Terry Walton of Radio 2 and SAGA fame.

He is a proper allotmenteer - he cares about the things we do and if he had the chance to do the show - Id be there watching and learning

its all about timing really!


caroline7758

  • Hectare
  • *****
  • Posts: 7,267
  • Berwick-upon-Tweed
Re: Joe's allotment
« Reply #77 on: April 12, 2010, 10:57:44 »
This is a difficult one- I like Joe and no, TV isn't real life, so what could he do? Maybe it would have been better if he'd made (or been told to make- he's not the producer after all!) an allotment at Greenacre (is that what the GW garden is called?) but that would have seemed even more fake and we wouldn't have seen the other plot-holders which made it more interesting.

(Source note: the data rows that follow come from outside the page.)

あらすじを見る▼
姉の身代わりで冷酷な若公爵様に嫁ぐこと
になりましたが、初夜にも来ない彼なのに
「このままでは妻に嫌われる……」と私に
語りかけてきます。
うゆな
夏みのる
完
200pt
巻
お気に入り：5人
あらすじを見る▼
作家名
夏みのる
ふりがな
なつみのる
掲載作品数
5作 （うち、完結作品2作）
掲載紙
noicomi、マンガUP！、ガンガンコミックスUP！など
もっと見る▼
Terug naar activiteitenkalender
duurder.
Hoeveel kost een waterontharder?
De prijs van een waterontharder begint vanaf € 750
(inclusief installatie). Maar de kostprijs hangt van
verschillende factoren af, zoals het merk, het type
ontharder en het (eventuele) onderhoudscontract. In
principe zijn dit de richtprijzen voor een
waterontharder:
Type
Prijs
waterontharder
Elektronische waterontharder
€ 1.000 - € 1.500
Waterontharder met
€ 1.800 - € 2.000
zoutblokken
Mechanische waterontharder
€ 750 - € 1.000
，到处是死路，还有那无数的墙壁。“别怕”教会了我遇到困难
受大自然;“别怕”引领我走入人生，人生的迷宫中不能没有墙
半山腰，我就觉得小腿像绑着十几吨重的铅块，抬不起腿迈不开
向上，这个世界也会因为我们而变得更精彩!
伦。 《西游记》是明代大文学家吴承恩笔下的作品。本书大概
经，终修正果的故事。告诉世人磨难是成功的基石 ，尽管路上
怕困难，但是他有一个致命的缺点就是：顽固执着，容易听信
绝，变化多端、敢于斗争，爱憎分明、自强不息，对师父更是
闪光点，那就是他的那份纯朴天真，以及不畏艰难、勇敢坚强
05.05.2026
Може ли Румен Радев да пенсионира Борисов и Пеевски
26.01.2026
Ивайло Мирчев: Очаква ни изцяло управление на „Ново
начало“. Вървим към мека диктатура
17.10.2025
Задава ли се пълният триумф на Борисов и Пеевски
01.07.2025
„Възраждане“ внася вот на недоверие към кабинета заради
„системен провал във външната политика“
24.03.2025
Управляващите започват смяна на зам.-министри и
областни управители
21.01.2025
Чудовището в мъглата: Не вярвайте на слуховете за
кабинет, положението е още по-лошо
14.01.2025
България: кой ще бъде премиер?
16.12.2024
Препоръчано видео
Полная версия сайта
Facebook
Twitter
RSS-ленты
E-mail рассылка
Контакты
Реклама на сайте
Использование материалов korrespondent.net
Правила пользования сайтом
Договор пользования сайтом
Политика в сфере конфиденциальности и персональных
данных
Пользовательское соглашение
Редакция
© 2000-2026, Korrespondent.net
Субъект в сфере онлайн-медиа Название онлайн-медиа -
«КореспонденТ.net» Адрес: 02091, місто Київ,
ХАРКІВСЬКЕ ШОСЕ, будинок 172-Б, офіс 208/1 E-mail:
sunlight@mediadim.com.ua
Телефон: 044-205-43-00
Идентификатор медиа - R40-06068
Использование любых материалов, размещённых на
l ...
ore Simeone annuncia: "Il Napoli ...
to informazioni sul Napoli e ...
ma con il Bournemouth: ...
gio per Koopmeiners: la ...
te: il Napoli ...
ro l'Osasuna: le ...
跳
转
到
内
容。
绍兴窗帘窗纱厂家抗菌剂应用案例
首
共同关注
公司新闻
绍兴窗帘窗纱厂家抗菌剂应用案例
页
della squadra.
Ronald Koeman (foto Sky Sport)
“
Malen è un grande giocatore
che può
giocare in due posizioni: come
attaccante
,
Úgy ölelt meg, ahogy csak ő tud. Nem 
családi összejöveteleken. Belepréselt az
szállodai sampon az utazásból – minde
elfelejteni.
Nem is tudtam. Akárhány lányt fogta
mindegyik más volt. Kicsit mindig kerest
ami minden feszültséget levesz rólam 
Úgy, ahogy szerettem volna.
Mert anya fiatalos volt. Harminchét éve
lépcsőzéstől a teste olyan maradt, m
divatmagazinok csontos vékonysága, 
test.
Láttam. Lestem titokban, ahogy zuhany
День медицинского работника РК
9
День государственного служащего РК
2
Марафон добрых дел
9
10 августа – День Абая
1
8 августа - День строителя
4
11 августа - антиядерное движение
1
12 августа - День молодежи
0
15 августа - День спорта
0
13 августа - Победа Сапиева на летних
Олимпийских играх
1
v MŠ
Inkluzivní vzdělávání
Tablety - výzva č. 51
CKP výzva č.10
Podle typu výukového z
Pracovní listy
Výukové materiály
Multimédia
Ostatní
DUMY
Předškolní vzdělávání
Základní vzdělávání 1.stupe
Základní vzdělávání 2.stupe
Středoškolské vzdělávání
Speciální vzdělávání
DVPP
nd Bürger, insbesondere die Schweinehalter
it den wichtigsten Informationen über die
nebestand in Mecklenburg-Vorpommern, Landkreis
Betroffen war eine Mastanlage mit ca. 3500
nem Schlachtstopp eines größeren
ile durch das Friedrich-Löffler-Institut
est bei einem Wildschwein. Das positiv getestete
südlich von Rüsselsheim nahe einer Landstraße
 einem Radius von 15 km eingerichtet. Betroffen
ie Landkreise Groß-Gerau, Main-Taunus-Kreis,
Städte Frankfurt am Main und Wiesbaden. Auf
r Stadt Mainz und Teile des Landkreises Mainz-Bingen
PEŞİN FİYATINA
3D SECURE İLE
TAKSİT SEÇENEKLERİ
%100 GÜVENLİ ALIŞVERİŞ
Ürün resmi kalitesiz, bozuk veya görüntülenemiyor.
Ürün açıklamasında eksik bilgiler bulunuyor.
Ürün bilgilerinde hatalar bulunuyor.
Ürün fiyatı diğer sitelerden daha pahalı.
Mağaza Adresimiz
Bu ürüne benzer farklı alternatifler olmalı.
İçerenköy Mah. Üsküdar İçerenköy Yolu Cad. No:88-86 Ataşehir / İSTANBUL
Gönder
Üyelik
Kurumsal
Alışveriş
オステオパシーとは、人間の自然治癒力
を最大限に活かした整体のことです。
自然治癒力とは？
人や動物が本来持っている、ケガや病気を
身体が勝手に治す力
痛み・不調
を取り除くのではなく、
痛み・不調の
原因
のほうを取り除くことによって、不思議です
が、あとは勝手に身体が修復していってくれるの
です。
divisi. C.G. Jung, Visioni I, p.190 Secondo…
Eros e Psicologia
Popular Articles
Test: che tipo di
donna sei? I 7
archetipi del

I agree about Terry Walton- he was on the "Big Dig" series on UKTV gardens, wasn't he?

Pesky Wabbit

  • Hectare
  • *****
  • Posts: 881
  • Where's my(palm oil free)KRAFT choclit Easter Egg?
Re: Joe's allotment
« Reply #78 on: April 12, 2010, 12:50:30 »
Wasn't the whole point to show what taking on an allotment would be like for first timers and what to expect - including the social aspects ?

Once you've been there a year things, just, roughly repeat. Planting etc. can equally as well be shown at Green Ache, or do you want to see endless episodes on digging and weeding ?

Did Jo do a good job? Who knows, how can you measure that? Its not as if we're short of applicants. I guess it showed those without allotments what it was all about.

Robert_Brenchley

  • Hectare
  • *****
  • Posts: 15,593
    • My blog
Re: Joe's allotment
« Reply #79 on: April 15, 2010, 19:04:16 »
It struck me as the standard advice regurgitated yet again, with big glossy pics to pad it out. They have a place for beginners, but I wonder how many such books are really needed?